Retailers may have tightened their belts on returns, but they’re loosening up their price-match policies this holiday season.

Nearly all big-box retailers now offer some form of price matching, whether it’s equaling a competitor or offering a price guarantee when a regular-priced item goes on sale. The policies at Target, Best Buy and other companies are evolving in favor of the consumer, said Lindsay Sakraida, features director at DealNews.com.

“Stores are either matching Amazon during the holidays or in the case of Target and Best Buy, year-round,” she said.

Price-match policies aren’t new. They’ve waxed and waned for longer than a decade, but retailers such as Target and Walmart began offering them again in 2009 during the recession.

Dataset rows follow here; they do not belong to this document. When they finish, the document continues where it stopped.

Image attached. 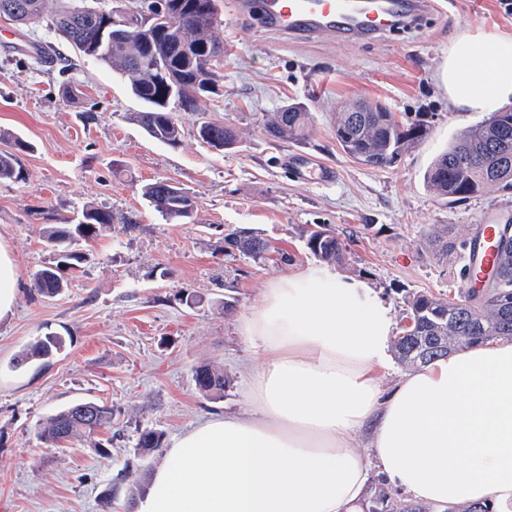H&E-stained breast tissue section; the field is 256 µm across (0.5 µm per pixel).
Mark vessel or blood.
<instances>
[{
	"label": "vessel or blood",
	"instance_id": "1",
	"mask_svg": "<svg viewBox=\"0 0 512 512\" xmlns=\"http://www.w3.org/2000/svg\"><path fill=\"white\" fill-rule=\"evenodd\" d=\"M434 0H235L239 15H257L295 40L326 34L362 39L389 32L402 18L434 9Z\"/></svg>",
	"mask_w": 512,
	"mask_h": 512
}]
</instances>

Earlier this year, Walmart heavily promoted its price-match policy, even saying that consumers don’t need to show proof of a lower price.

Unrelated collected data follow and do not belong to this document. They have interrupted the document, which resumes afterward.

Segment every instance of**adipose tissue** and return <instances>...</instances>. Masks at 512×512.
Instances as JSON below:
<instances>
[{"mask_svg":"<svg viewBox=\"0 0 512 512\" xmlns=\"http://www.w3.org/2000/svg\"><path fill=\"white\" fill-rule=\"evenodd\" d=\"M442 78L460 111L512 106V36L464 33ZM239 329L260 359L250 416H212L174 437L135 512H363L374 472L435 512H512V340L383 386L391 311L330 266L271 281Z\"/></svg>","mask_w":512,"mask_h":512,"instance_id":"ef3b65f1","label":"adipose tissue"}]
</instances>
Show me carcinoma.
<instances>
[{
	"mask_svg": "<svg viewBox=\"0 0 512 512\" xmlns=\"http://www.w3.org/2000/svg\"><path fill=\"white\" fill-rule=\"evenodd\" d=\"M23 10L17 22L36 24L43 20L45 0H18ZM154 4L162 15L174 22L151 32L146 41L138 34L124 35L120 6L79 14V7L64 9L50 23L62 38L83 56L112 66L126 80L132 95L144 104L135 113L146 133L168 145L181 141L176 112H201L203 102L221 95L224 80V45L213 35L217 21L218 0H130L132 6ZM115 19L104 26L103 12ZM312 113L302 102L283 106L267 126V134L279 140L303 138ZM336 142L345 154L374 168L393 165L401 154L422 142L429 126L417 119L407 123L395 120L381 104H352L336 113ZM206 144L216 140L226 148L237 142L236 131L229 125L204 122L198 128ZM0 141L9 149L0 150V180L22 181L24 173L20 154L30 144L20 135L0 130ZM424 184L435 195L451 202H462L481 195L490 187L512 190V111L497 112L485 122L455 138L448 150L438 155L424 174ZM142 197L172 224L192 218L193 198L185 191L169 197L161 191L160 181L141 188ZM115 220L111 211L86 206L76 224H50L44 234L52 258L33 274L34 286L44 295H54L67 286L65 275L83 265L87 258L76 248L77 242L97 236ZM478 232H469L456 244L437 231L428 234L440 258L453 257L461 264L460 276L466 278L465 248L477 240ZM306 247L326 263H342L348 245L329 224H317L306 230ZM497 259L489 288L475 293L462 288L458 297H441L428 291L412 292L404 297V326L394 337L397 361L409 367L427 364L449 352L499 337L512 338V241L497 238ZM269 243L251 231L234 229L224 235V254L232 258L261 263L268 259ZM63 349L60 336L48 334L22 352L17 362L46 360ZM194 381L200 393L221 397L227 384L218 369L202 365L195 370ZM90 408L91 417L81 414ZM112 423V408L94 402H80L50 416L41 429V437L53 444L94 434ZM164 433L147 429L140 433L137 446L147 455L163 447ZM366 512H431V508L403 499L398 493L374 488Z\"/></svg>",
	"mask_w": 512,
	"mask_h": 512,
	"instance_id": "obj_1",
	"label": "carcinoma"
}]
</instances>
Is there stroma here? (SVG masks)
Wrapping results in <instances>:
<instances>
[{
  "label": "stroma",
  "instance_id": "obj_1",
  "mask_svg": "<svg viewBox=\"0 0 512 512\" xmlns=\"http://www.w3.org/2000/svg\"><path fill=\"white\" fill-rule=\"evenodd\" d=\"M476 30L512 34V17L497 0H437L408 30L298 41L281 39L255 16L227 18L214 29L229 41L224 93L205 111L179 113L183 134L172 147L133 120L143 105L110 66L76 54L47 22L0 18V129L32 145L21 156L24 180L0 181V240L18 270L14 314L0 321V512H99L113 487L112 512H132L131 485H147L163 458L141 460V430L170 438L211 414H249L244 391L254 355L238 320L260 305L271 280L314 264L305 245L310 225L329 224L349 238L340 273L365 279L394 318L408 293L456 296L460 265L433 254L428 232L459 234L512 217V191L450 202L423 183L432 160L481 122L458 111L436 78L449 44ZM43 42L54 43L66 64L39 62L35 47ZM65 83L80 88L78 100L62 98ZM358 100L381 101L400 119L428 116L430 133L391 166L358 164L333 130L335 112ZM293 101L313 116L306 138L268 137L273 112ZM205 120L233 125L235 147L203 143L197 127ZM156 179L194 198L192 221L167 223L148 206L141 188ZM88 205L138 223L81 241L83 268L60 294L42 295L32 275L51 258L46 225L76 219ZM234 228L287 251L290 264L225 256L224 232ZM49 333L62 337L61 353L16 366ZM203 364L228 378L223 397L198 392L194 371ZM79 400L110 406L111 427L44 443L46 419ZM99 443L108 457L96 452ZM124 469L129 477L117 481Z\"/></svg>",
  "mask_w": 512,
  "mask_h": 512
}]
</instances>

Last year Best Buy added price matching to combat showrooming, in which shoppers check out an item in the store but then buy online.

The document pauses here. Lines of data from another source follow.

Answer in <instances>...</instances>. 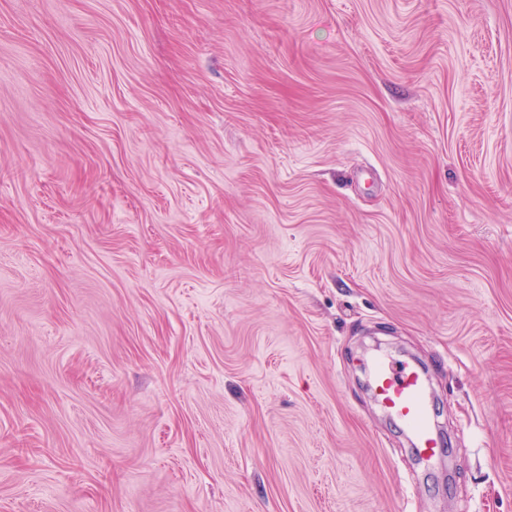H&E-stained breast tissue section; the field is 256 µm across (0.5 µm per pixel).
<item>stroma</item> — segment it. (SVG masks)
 Returning <instances> with one entry per match:
<instances>
[{"instance_id":"obj_1","label":"stroma","mask_w":512,"mask_h":512,"mask_svg":"<svg viewBox=\"0 0 512 512\" xmlns=\"http://www.w3.org/2000/svg\"><path fill=\"white\" fill-rule=\"evenodd\" d=\"M0 512H512V0H0ZM370 387L375 403L405 428L416 455L425 461L439 457L444 444L422 369L412 362L375 359Z\"/></svg>"}]
</instances>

This year, Staples and Toys R Us added Amazon.com to the list of retailers they match online. The office-supply company matched Amazon’s prices on its website in the past, but this is the first year it matched Amazon’s prices in its stores, too. They will also match any online competitor with a brick-and-mortar store by the same name.

Throughout the year, most retailers offer a price guarantee for seven to 15 days if the item is priced less in their own store or on their website. But retailers such as Target and Best Buy have ratcheted up the price-match period from early November until a few days before Christmas. The improved holiday policy also includes matching competitors.

For example, if a customer purchased a TV for $300 on Nov. 5 and the identical item could be found on Amazon for $250 on Dec. 15, she could get a $50 credit as long as she brings in proof of the current price and Target or Best Buy verifies it.

In theory, this means customers guaranteed the lowest price are able to look at other factors, such as product assortment, advice, convenience and service, Best Buy spokesman Jeff Shelman said.

But the reality is that only about 5 percent of consumers take advantage of it, according to Marshal Cohen, chief industry analyst at the NPD Group.